Tuesday, September 24, 2013

Reimagining the Urban: Rebecca Novick

As part of the ongoing campus initiative Global Urban Humanities: Engaging the Humanities and Environmental Design, the Arts Research Center is co-sponsoring the upcoming symposium Reimagining the Urban: Bay Area Connections Across the Arts and Public Space. Participants have been asked to submit a blog post "on a keyword you see debated in the Bay Area arts, policy, and planning landscape." This posting is by Rebecca Novick, Director of the Triangle Lab.

Keyword: Site-specific

That’s Not My BART Stop: One of the Triangle Lab projects we’re producing right now is called Love Balm for My Spirit Child.  It’s a series of performances sharing testimony from mothers who have lost children to violence.  We’re calling this series “site-specific” because they’re performed on the spots where each murder took place.  Site-specific in its strictest definition means a performance created specifically for a non-traditional space, often using physical characteristics of that space, or of the community who gathers there, to influence what the performance will be. In a more general or lazy way, we often use “site-specific” to simply mean “not performed in a theater.” 

As more institutions experiment with performing work outside their traditional venues –work often labeled site-specific — I have become impatient with this term.  It feels like one more artificial division of performance into professional/amateur, into important/marginal, into traditional/experimental.  In fact, all our work is site-specific, we just choose to erase the impact of our ordinary spaces — with their red curtains, or their funky black walls, or their gleaming floors — on what gets performed there and who feels welcome to see it. 

A few weeks ago I went to one of the Love Balm performances, the testimony of Bonnie Johnson, Oscar Grant’s grandmother, performed at Fruitvale Station, the BART stop where he was shot.  I was nervous on the way – I’d never gotten off the BART there, didn’t know exactly where the performance would be, or what it would feel like.  When I got there, to find a crowd of nearly 100 people gathered for the invocation that would open the performance, I was one of the only white attendees.  (certainly an echo of the experience audiences of color might have attending an arts event at a theater with a majority white audience).  

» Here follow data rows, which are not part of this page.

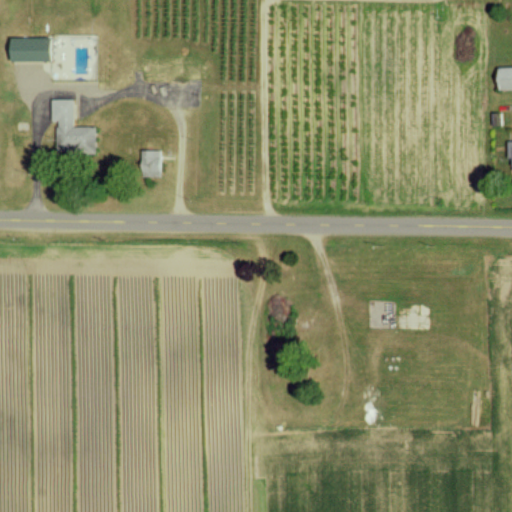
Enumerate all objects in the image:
building: (38, 49)
building: (507, 78)
road: (115, 93)
building: (77, 130)
building: (157, 163)
road: (256, 222)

Before the performance started, a friend of mine asked me if I had brought my children (who are 4 and 6) and I was surprised by the question.  “Of course not,” I answered without thinking about it much, “I didn’t know how I would begin to tell them this story” Then I looked around the crowd filled with children, at my other friend sitting with her Black son in her lap, and heard the privilege in what I had just said.  My white children don’t know the story of Oscar Grant yet, haven’t yet needed to understand that sometimes the police are not the good guys, that there are places where you shouldn’t go because the color of your skin makes you a suspect.  Fruitvale Station is not – on many levels -  my BART stop.  

This ambitious and powerful performance embodied for me what site-specific might really mean.  It brought me somewhere I don’t go, into a community I don’t belong to, to understand a story in a new way because of the place it was performed in.  The woman offering the invocation poured water on the ground and — I think for everyone there — the performance began to cleanse that spot. To turn it from a murder scene to a place for community sharing, somewhere where perhaps healing can begin.